Volatility Expert: Little To Fear From VIX At 23-Year Low

Updated on

Leave it to a period of calm to inject nervousness into the market, as it did this week when the Chicago Board Options Exchange’s Volatility Index, or VIX as it is known, dropped to a level not seen in about 23 years. The drift lower in the so-called fear index has market watchers worriedly speculating about a calm before a storm.

Volatility

After all, financial markets are full of patterns, and the VIX’s downward swing had some market participants recalling its dip in 2007, shortly before the subprime mortgage crisis.

But Steve Heston, professor of finance at the University of Maryland’s Robert H. Smith School of Business, says he sees little to fear in the so-called fear index.

“It might be that VIX is fairly priced for the first time – and that risk is fairly low,” says Heston, who developed one of Wall Street’s most widely used Stochastic Volatility models. His statistical method in mathematical finance is used to evaluate derivative assets, such as options.

The VIX gauges expectations for future stock market gyrations based on prices in the options market. It represents the price the market is willing to pay to capture any profit from market movement over the next month, or three months. When the VIX is low, investors are betting that stock prices aren’t going to gain much, or lose much, over a prescribed time.

Historically, VIX options have been overpriced, Heston says, and selling the VIX has been profitable. With the surging popularity of exchange-traded funds (ETFs), there have been more sellers and fewer buyers for the VIX, driving its prices lower.

“So either options have gotten cheap because they should be cheap, because the market is not moving much lately, and it’s not expected to move, or it’s gotten cheap because people are not willing to pay as much for options, because they realize they’ve been historically overpriced,” Heston says.

The VIX has drifted lower since late last year, and Heston estimates that markets don’t see much market risk now that the elections are over. There hasn’t been a recent major terrorist attack, he says, and “despite his tough talk,” Trump has been “cautiously isolationist” in foreign policy. Trump’s one big trade negotiation so far has been on Canadian softwood lumber, a relatively minor matter that’s unlikely to roil the economy.

“It looks like we will have political gridlock, along with some back-and-forth on health insurance policy,” Heston says. But with the U.S. economy generally on firmer footing, that’s not likely to rattle investors.

Volatility is inversely correlated with stock prices, so when stocks are trading around historic highs, as they are now, it makes sense for volatility to be near historic lows, Heston says.
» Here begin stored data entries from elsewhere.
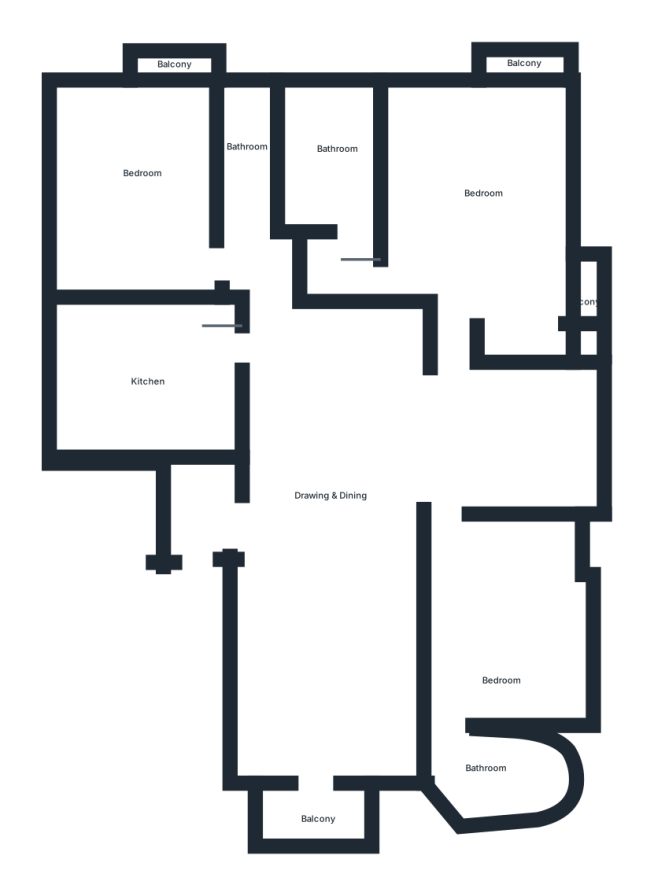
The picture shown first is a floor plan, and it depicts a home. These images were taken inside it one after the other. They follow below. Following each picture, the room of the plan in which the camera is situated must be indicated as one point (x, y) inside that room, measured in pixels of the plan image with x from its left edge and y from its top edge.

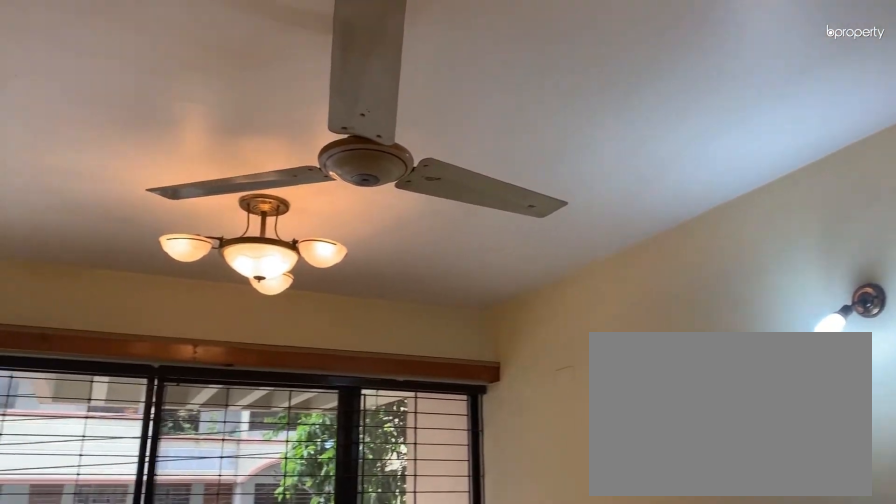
(332, 482)
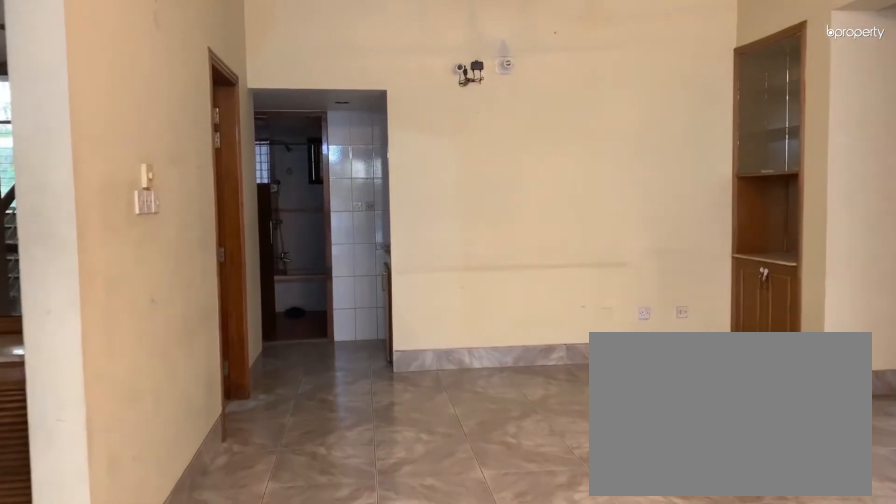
(332, 481)
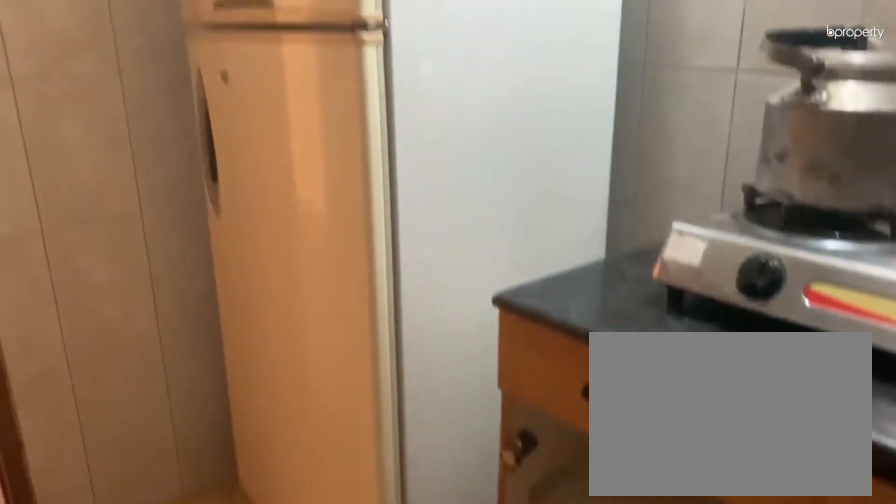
(144, 377)
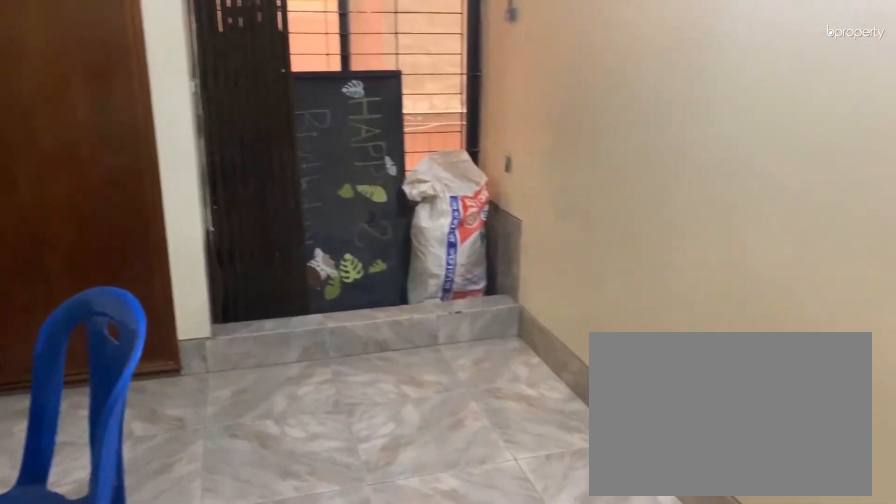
(144, 177)
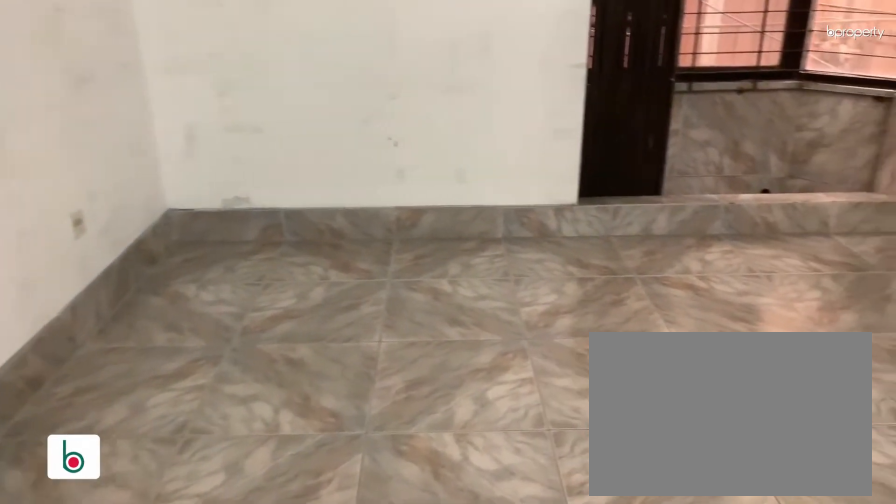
(484, 195)
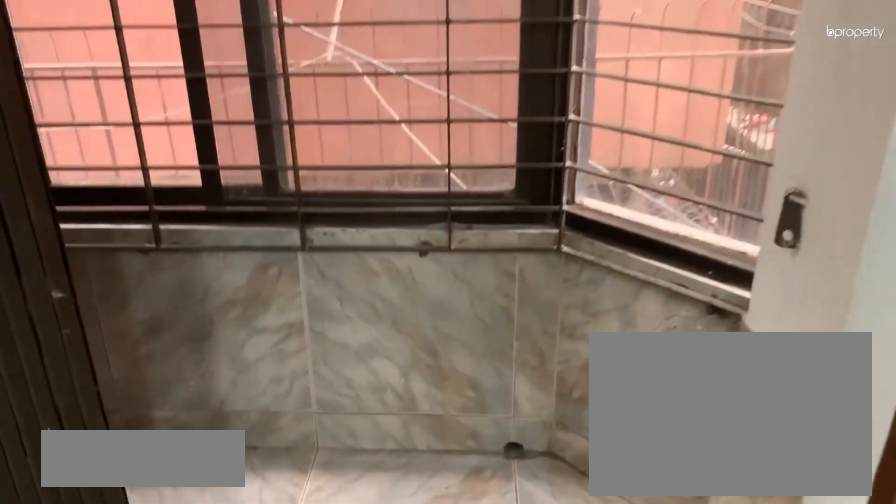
(524, 66)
“But volatility is mean-reverting,” says Heston, suggesting that it will gravitate back toward its historical mean or average. “The lows are probably temporary. I can almost guarantee that the VIX will rise when the market falls. And I can guarantee the market will eventually fall.”

If there’s one thing investors know, it’s that nothing travels in a straight line. The stock market cannot keep hitting new highs forever.

“There will be more terrorism. There will be economic issues. The Fed will raise interest rates – or if they don’t raise interest rates, it will be for some reason,” Heston says. “Things will happen.”